L'armée avait conclu ces dernières années un cessez-le-feu avec plusieurs de ces groupes luttant contre le gouvernement depuis l'indépendance en 1948. Mais depuis le putsch, quelques-uns d'entre eux ont apporté leur soutien au soulèvement populaire et repris les armes ou menacé de le faire.

Au moins 20 soldats ont été tués et quatre camions militaires détruits mercredi dans des affrontements avec l'Armée de l'indépendance kachin (KIA), selon DVB News. Et 11 personnes ont péri mardi dans des raids aériens dans l'État Karen, une autre zone rebelle, selon le site internet Karen News.

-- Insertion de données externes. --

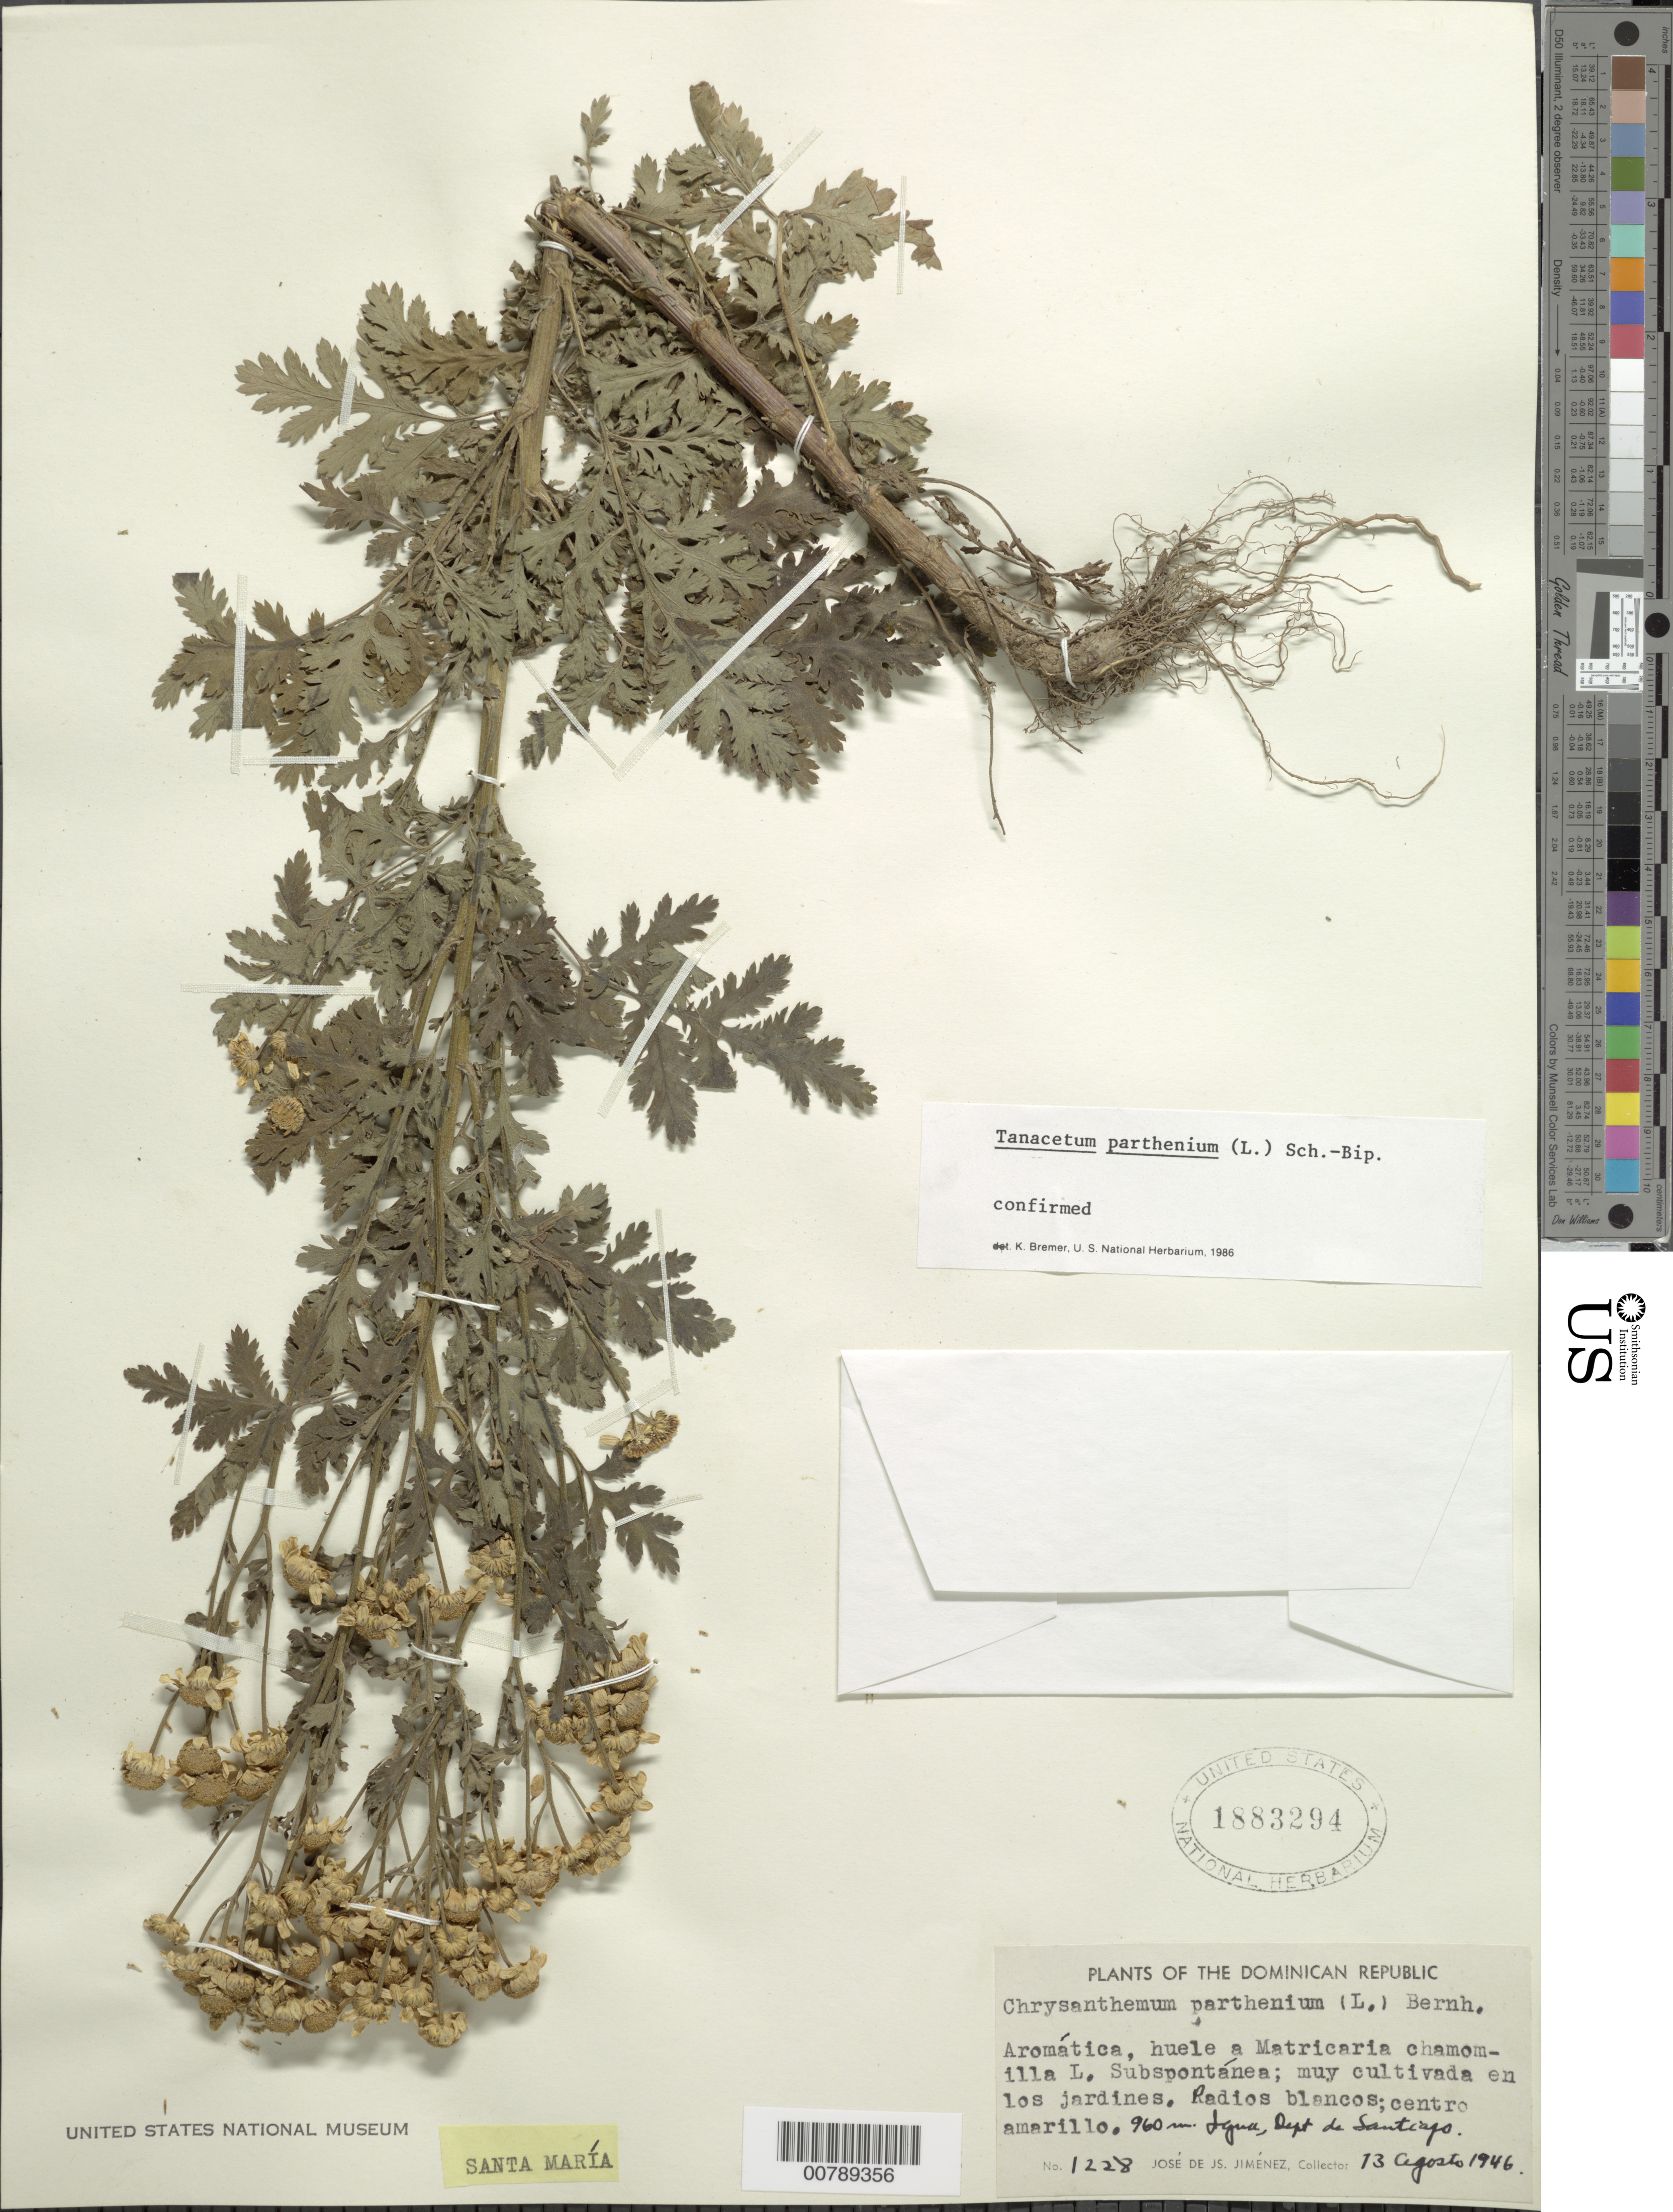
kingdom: Plantae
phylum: Tracheophyta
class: Magnoliopsida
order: Asterales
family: Asteraceae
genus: Tanacetum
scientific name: Tanacetum parthenium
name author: (L.) Sch. Bip.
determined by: Bremer, K.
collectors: J. J. Jiménez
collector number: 1228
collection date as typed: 13 Aug 1946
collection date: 1946-08-13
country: Dominican Republic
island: Hispaniola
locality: Iqua, Departamento de Santiago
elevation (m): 960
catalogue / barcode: US 1883294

Le porte-parole de la junte n'a pas répondu à la demande de l'AFP, qui n'a pu confirmer pour le moment de manière indépendante ces attaques.

Ce jeudi, la junte a ordonné aux fournisseurs d'accès de suspendre les connexions internet sans fil « jusqu'à nouvel ordre », a-t-on appris auprès d'un opérateur de télécommunications. Les autorités ont déjà ordonné la suspension des transferts de données mobiles et cette nouvelle coupure risque de paralyser les communications en ligne dans le pays où très peu de gens ont accès à des lignes fixes.